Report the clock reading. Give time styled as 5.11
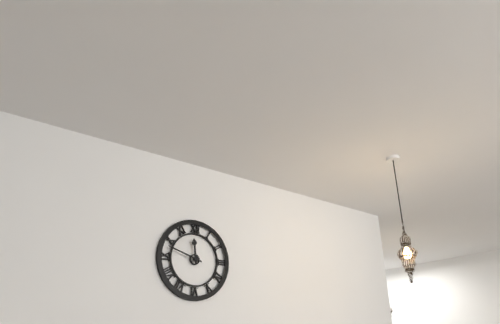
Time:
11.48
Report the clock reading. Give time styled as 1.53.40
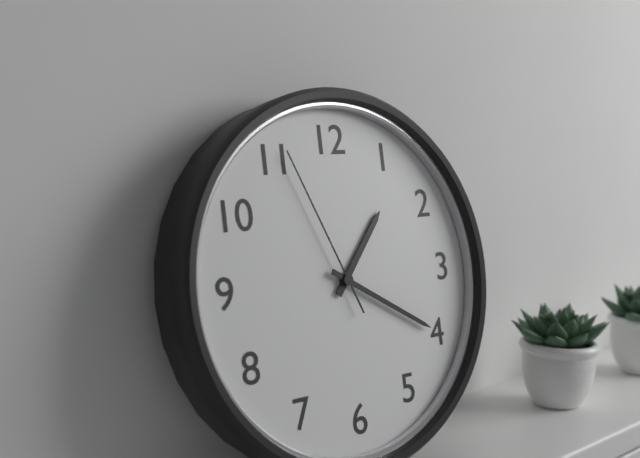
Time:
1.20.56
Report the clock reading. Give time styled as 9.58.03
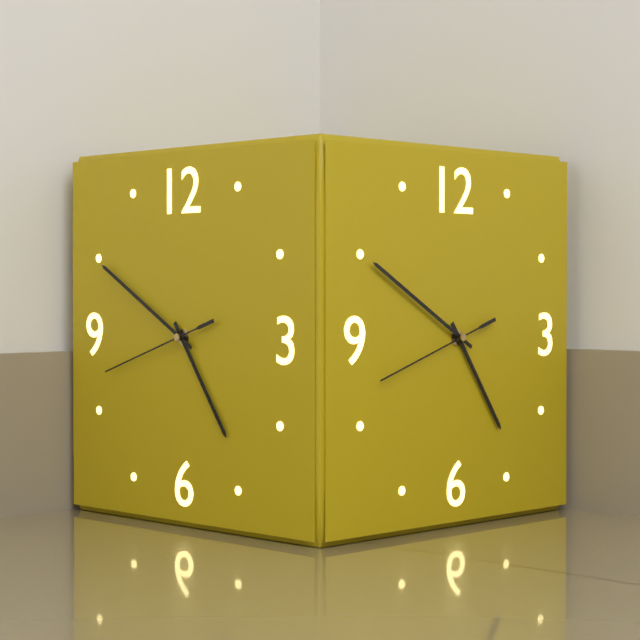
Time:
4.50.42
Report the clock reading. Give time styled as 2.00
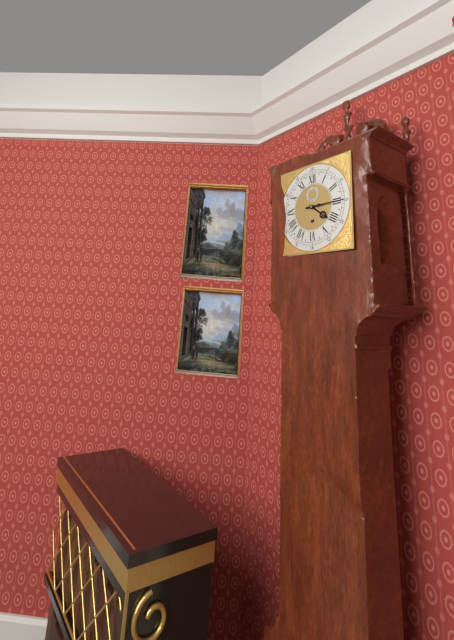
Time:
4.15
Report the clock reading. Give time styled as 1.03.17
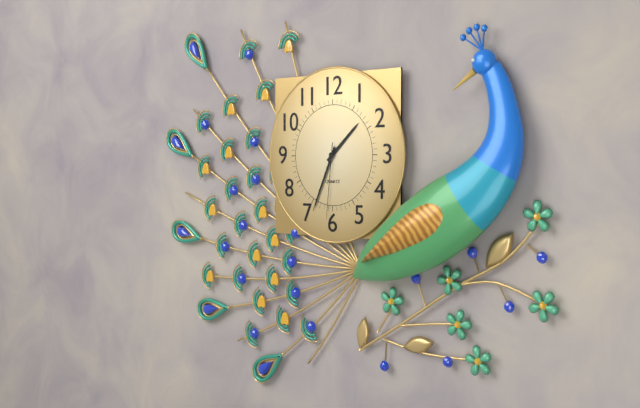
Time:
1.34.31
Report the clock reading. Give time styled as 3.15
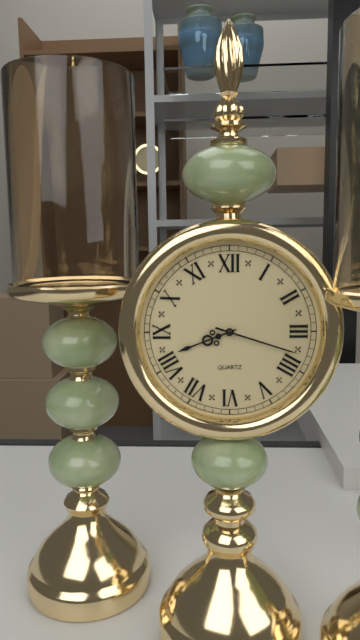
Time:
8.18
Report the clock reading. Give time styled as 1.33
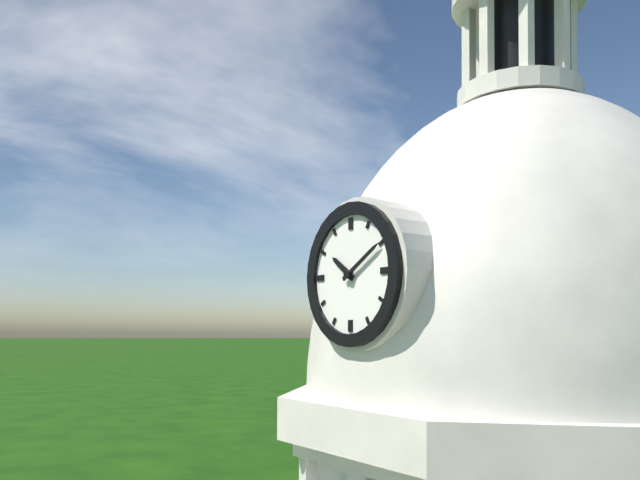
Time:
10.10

********************

Problem details: Can you turn the stretch from the line containing "Report the clock reading. Give time styled as 3.15" through the end of the items into a JSON list of strings, one string per line, with blank lines and the pictures left out?

The result:
[
  "Report the clock reading. Give time styled as 3.15",
  "Time:",
  "8.18",
  "Report the clock reading. Give time styled as 1.33",
  "Time:",
  "10.10"
]